Requirement:
Pick out every line in the entries below that contains the word "family", and copy each of those lines.

Exercise material:

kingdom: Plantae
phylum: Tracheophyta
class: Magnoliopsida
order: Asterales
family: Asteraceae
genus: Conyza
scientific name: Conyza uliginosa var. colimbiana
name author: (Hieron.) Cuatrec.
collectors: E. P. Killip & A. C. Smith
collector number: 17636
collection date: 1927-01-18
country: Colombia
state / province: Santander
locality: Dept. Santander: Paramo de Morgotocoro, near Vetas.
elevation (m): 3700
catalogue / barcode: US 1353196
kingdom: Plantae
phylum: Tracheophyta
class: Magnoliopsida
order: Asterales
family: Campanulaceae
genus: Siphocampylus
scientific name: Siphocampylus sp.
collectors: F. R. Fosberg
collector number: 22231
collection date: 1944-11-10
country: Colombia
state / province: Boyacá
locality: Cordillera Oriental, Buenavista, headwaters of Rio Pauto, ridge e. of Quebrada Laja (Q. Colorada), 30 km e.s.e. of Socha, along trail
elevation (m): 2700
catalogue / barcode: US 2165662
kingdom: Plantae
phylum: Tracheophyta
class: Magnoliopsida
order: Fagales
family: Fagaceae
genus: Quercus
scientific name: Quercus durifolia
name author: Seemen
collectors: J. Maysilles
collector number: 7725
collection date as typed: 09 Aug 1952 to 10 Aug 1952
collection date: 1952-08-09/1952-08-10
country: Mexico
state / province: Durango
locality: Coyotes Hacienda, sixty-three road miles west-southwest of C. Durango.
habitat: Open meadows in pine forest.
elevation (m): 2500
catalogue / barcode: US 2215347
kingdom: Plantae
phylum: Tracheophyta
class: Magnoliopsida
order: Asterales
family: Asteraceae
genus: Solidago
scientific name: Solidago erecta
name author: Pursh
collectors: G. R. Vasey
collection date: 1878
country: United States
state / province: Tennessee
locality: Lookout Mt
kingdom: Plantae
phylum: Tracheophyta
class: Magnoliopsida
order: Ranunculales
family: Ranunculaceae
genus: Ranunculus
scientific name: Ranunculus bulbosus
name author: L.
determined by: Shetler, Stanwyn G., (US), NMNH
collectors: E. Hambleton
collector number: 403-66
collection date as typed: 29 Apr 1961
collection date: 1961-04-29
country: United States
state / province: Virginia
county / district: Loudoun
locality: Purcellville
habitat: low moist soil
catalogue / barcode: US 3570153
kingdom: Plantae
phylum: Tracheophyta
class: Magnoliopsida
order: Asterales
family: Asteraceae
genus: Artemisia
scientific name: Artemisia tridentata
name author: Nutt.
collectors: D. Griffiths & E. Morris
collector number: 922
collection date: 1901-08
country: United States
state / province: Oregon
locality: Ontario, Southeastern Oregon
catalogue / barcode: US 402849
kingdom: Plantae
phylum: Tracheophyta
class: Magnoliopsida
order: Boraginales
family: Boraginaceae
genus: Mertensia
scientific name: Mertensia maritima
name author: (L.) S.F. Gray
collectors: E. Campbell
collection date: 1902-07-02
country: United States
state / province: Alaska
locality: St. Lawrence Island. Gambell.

Exercise answer:
family: Asteraceae
family: Campanulaceae
family: Fagaceae
family: Asteraceae
family: Ranunculaceae
family: Asteraceae
family: Boraginaceae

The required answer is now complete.